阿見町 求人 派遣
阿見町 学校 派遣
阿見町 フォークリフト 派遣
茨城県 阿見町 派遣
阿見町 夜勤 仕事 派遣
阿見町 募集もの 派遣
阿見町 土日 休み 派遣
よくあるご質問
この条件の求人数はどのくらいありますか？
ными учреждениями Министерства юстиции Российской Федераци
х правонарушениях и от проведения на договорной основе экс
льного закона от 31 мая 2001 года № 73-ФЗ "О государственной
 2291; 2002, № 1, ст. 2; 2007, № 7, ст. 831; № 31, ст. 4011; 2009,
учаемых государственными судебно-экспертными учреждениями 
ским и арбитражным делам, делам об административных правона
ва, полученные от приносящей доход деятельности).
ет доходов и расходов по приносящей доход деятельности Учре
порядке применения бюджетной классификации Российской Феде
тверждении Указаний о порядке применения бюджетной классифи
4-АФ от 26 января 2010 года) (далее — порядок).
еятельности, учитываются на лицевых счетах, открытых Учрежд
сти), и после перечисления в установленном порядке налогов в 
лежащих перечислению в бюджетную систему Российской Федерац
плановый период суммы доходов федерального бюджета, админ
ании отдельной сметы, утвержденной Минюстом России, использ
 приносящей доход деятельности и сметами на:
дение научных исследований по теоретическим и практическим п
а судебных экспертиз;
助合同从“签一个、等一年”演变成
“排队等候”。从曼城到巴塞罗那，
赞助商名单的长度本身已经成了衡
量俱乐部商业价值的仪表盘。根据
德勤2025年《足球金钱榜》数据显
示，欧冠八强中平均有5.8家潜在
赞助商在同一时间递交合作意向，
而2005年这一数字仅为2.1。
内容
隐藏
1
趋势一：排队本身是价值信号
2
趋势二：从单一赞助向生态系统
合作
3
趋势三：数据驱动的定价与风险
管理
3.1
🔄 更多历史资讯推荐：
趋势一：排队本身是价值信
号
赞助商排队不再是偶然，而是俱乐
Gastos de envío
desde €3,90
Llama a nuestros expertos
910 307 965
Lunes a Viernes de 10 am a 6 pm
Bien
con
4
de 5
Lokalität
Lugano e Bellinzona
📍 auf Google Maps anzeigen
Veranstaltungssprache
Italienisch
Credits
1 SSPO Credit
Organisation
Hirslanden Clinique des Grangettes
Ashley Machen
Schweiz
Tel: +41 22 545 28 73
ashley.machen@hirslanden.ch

_ _ _ _ _ _ _

About this task – Return each line of the data above that includes the word "учреждениями".

Problem solution –
ными учреждениями Министерства юстиции Российской Федераци
учаемых государственными судебно-экспертными учреждениями 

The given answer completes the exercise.